Try it ▸ No pictures should appear in the copy; otherwise retype the entries exactly.

Task input ▸
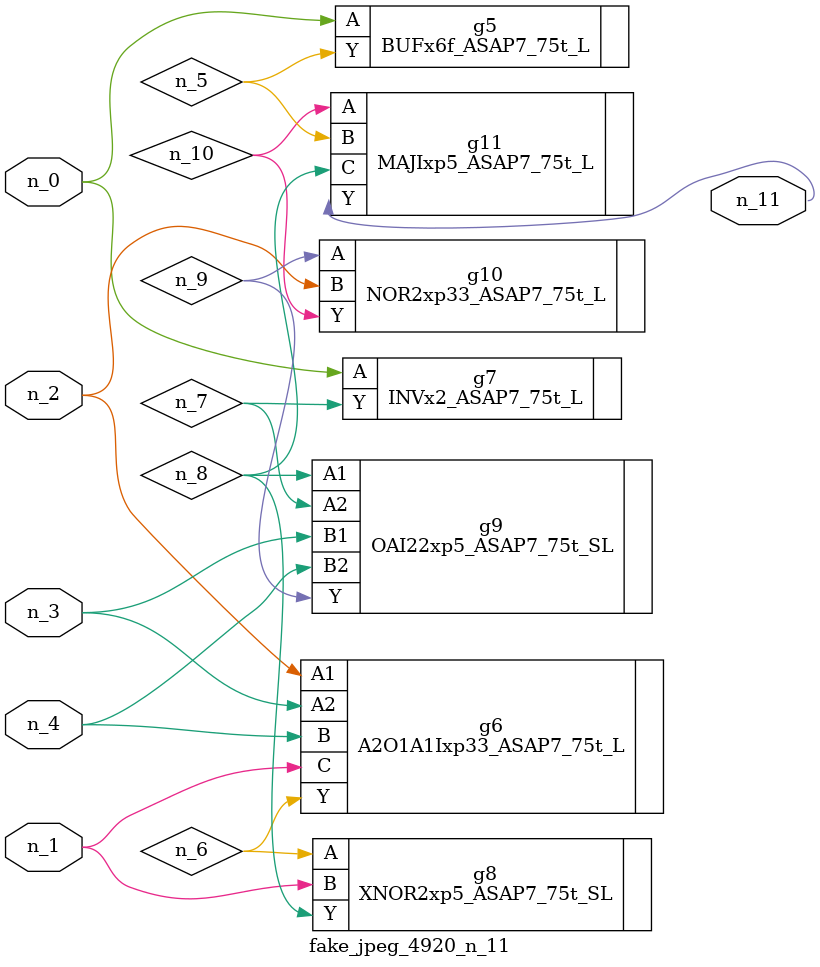
<source format=v>
module fake_jpeg_4920_n_11 (n_3, n_2, n_1, n_0, n_4, n_11);

input n_3;
input n_2;
input n_1;
input n_0;
input n_4;

output n_11;

wire n_10;
wire n_8;
wire n_9;
wire n_6;
wire n_5;
wire n_7;

BUFx6f_ASAP7_75t_L g5 ( 
.A(n_0),
.Y(n_5)
);

A2O1A1Ixp33_ASAP7_75t_L g6 ( 
.A1(n_2),
.A2(n_3),
.B(n_4),
.C(n_1),
.Y(n_6)
);

INVx2_ASAP7_75t_L g7 ( 
.A(n_0),
.Y(n_7)
);

XNOR2xp5_ASAP7_75t_SL g8 ( 
.A(n_6),
.B(n_1),
.Y(n_8)
);

OAI22xp5_ASAP7_75t_SL g9 ( 
.A1(n_8),
.A2(n_7),
.B1(n_3),
.B2(n_4),
.Y(n_9)
);

NOR2xp33_ASAP7_75t_L g10 ( 
.A(n_9),
.B(n_2),
.Y(n_10)
);

MAJIxp5_ASAP7_75t_L g11 ( 
.A(n_10),
.B(n_5),
.C(n_8),
.Y(n_11)
);


endmodule
</source>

Expected answer ▸
<source format=v>
module fake_jpeg_4920_n_11 (n_3, n_2, n_1, n_0, n_4, n_11);

input n_3;
input n_2;
input n_1;
input n_0;
input n_4;

output n_11;

wire n_10;
wire n_8;
wire n_9;
wire n_6;
wire n_5;
wire n_7;

BUFx6f_ASAP7_75t_L g5 ( 
.A(n_0),
.Y(n_5)
);

A2O1A1Ixp33_ASAP7_75t_L g6 ( 
.A1(n_2),
.A2(n_3),
.B(n_4),
.C(n_1),
.Y(n_6)
);

INVx2_ASAP7_75t_L g7 ( 
.A(n_0),
.Y(n_7)
);

XNOR2xp5_ASAP7_75t_SL g8 ( 
.A(n_6),
.B(n_1),
.Y(n_8)
);

OAI22xp5_ASAP7_75t_SL g9 ( 
.A1(n_8),
.A2(n_7),
.B1(n_3),
.B2(n_4),
.Y(n_9)
);

NOR2xp33_ASAP7_75t_L g10 ( 
.A(n_9),
.B(n_2),
.Y(n_10)
);

MAJIxp5_ASAP7_75t_L g11 ( 
.A(n_10),
.B(n_5),
.C(n_8),
.Y(n_11)
);


endmodule
</source>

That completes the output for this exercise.